◆ WHAT YOU ARE ASKED TO DO
In the entries below, find the line containing "BOLD INDICATES CHANGES". Write out that line and all lines after it, exactly, and nothing else.

◆ ◆ ◆ ◆ ◆ ◆ ◆

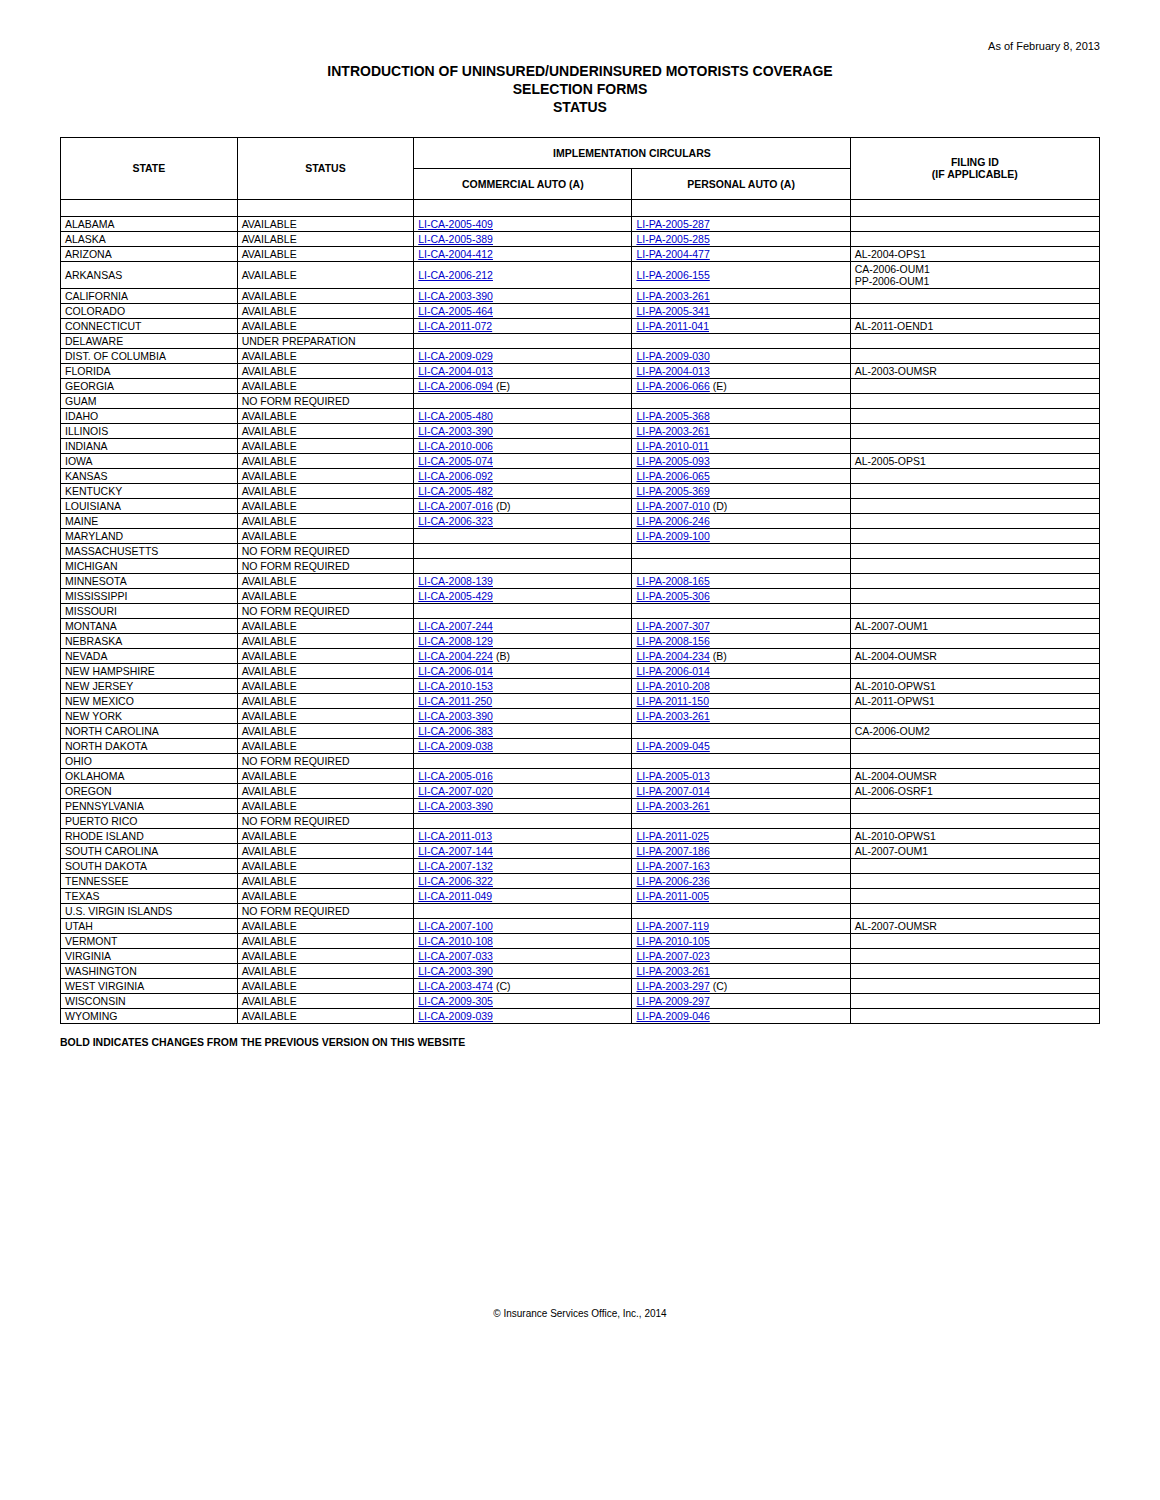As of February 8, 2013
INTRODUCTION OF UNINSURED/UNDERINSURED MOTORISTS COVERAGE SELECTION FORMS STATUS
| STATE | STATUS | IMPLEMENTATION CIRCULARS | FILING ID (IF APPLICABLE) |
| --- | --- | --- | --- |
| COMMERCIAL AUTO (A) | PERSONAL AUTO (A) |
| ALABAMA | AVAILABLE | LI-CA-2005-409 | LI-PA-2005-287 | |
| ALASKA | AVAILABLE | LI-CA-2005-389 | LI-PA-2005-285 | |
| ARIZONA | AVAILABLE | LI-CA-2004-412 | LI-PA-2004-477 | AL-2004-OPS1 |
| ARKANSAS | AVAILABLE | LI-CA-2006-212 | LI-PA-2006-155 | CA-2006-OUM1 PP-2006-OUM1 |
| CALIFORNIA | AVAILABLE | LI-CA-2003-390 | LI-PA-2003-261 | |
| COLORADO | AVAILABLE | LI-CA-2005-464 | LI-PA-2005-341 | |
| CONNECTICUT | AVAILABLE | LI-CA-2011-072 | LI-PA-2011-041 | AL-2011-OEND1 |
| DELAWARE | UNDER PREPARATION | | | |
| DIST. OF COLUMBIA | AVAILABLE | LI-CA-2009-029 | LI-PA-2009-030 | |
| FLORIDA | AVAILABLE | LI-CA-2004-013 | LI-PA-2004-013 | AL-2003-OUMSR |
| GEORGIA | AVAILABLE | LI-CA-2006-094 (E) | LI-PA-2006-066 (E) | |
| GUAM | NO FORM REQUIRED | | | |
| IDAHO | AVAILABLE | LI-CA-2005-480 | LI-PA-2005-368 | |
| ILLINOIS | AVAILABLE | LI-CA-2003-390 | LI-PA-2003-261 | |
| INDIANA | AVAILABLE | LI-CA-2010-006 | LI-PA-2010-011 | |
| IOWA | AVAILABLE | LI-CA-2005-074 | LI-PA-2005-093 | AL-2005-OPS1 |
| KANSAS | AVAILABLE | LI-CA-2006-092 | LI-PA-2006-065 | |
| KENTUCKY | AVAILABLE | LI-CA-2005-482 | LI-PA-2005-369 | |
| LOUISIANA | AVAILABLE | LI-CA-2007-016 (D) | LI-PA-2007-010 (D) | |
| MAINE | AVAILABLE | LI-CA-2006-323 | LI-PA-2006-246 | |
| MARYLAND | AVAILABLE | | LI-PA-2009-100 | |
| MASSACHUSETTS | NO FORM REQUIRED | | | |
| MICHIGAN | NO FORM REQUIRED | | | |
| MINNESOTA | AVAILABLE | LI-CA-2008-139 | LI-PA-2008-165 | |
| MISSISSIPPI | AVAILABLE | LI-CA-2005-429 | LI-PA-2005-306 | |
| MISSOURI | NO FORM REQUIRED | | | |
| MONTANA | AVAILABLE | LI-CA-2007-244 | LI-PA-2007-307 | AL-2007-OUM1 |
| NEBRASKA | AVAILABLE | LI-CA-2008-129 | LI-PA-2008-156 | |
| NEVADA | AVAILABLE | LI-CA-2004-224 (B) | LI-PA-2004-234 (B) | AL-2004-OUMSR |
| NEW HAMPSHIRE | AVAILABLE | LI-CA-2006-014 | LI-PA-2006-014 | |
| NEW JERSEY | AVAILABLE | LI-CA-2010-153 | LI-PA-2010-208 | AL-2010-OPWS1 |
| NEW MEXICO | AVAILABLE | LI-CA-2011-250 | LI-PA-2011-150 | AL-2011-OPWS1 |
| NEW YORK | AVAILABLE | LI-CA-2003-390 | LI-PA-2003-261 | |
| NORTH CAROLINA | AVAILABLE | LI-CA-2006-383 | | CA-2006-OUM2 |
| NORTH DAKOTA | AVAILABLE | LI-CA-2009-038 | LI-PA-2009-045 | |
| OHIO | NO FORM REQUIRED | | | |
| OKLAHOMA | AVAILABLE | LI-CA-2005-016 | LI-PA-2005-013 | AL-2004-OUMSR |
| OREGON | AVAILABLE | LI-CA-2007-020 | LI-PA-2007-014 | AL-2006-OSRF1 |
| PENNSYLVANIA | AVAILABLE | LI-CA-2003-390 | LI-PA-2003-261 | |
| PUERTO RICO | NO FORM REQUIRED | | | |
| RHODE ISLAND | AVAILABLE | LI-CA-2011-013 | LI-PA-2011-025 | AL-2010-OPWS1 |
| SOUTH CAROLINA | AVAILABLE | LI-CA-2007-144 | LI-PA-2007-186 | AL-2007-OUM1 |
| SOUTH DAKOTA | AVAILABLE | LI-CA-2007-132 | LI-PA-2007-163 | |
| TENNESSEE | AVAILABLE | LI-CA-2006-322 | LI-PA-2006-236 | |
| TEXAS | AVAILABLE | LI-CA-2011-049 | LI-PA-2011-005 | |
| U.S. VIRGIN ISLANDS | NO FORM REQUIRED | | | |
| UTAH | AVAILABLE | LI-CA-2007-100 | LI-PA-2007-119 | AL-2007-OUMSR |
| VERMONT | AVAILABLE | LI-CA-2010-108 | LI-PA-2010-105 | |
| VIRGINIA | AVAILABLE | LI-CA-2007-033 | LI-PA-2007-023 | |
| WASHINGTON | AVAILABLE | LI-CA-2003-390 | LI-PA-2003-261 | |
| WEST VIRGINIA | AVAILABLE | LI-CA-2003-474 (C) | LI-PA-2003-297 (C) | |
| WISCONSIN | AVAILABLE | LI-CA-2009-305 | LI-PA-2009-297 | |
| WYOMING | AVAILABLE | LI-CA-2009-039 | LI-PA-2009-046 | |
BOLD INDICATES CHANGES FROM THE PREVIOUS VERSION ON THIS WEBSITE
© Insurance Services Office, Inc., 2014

◆ ◆ ◆ ◆ ◆ ◆ ◆

◆ YOUR SOLUTION
BOLD INDICATES CHANGES FROM THE PREVIOUS VERSION ON THIS WEBSITE
© Insurance Services Office, Inc., 2014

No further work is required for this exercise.